__SUPPLIED RECORDS__
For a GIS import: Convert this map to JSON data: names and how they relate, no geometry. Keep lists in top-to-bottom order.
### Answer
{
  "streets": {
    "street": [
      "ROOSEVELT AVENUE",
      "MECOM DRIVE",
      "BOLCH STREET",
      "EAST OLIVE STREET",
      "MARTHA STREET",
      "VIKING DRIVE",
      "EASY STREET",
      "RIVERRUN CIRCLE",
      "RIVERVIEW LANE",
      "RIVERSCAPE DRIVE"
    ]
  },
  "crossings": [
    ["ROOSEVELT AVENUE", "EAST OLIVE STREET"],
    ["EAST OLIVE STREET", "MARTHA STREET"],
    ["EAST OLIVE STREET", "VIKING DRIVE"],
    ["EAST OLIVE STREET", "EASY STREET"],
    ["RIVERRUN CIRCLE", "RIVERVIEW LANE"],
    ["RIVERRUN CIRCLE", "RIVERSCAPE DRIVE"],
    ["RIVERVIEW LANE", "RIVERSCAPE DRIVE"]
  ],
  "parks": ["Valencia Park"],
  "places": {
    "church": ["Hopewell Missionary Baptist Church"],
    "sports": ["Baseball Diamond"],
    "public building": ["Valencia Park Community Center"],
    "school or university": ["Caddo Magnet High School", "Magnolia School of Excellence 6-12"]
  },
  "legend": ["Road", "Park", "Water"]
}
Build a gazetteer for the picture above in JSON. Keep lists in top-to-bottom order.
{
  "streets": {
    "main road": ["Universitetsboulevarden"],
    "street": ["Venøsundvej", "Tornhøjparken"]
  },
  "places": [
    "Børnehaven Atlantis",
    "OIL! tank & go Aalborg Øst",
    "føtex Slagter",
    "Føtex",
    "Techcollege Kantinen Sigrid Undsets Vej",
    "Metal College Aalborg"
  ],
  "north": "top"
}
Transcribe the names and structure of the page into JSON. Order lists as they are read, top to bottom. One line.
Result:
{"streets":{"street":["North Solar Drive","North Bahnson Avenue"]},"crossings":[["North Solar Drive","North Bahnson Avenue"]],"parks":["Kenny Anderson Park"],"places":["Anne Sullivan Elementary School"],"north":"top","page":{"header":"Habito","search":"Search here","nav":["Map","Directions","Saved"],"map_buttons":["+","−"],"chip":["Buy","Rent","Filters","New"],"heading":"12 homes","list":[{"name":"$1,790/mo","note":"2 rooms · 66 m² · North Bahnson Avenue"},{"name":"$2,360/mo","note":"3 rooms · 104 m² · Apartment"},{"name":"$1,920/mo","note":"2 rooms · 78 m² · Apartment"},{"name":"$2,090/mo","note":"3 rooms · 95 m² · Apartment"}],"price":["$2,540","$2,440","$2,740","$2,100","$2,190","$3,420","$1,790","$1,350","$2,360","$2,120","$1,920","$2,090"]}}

__AIM OF THE TASK__
The entire listing needs to be output again, exactly, please.

__OUTPUT BELOW__
For a GIS import: Convert this map to JSON data: names and how they relate, no geometry. Keep lists in top-to-bottom order.
### Answer
{
  "streets": {
    "street": [
      "ROOSEVELT AVENUE",
      "MECOM DRIVE",
      "BOLCH STREET",
      "EAST OLIVE STREET",
      "MARTHA STREET",
      "VIKING DRIVE",
      "EASY STREET",
      "RIVERRUN CIRCLE",
      "RIVERVIEW LANE",
      "RIVERSCAPE DRIVE"
    ]
  },
  "crossings": [
    ["ROOSEVELT AVENUE", "EAST OLIVE STREET"],
    ["EAST OLIVE STREET", "MARTHA STREET"],
    ["EAST OLIVE STREET", "VIKING DRIVE"],
    ["EAST OLIVE STREET", "EASY STREET"],
    ["RIVERRUN CIRCLE", "RIVERVIEW LANE"],
    ["RIVERRUN CIRCLE", "RIVERSCAPE DRIVE"],
    ["RIVERVIEW LANE", "RIVERSCAPE DRIVE"]
  ],
  "parks": ["Valencia Park"],
  "places": {
    "church": ["Hopewell Missionary Baptist Church"],
    "sports": ["Baseball Diamond"],
    "public building": ["Valencia Park Community Center"],
    "school or university": ["Caddo Magnet High School", "Magnolia School of Excellence 6-12"]
  },
  "legend": ["Road", "Park", "Water"]
}
Build a gazetteer for the picture above in JSON. Keep lists in top-to-bottom order.
{
  "streets": {
    "main road": ["Universitetsboulevarden"],
    "street": ["Venøsundvej", "Tornhøjparken"]
  },
  "places": [
    "Børnehaven Atlantis",
    "OIL! tank & go Aalborg Øst",
    "føtex Slagter",
    "Føtex",
    "Techcollege Kantinen Sigrid Undsets Vej",
    "Metal College Aalborg"
  ],
  "north": "top"
}
Transcribe the names and structure of the page into JSON. Order lists as they are read, top to bottom. One line.
Result:
{"streets":{"street":["North Solar Drive","North Bahnson Avenue"]},"crossings":[["North Solar Drive","North Bahnson Avenue"]],"parks":["Kenny Anderson Park"],"places":["Anne Sullivan Elementary School"],"north":"top","page":{"header":"Habito","search":"Search here","nav":["Map","Directions","Saved"],"map_buttons":["+","−"],"chip":["Buy","Rent","Filters","New"],"heading":"12 homes","list":[{"name":"$1,790/mo","note":"2 rooms · 66 m² · North Bahnson Avenue"},{"name":"$2,360/mo","note":"3 rooms · 104 m² · Apartment"},{"name":"$1,920/mo","note":"2 rooms · 78 m² · Apartment"},{"name":"$2,090/mo","note":"3 rooms · 95 m² · Apartment"}],"price":["$2,540","$2,440","$2,740","$2,100","$2,190","$3,420","$1,790","$1,350","$2,360","$2,120","$1,920","$2,090"]}}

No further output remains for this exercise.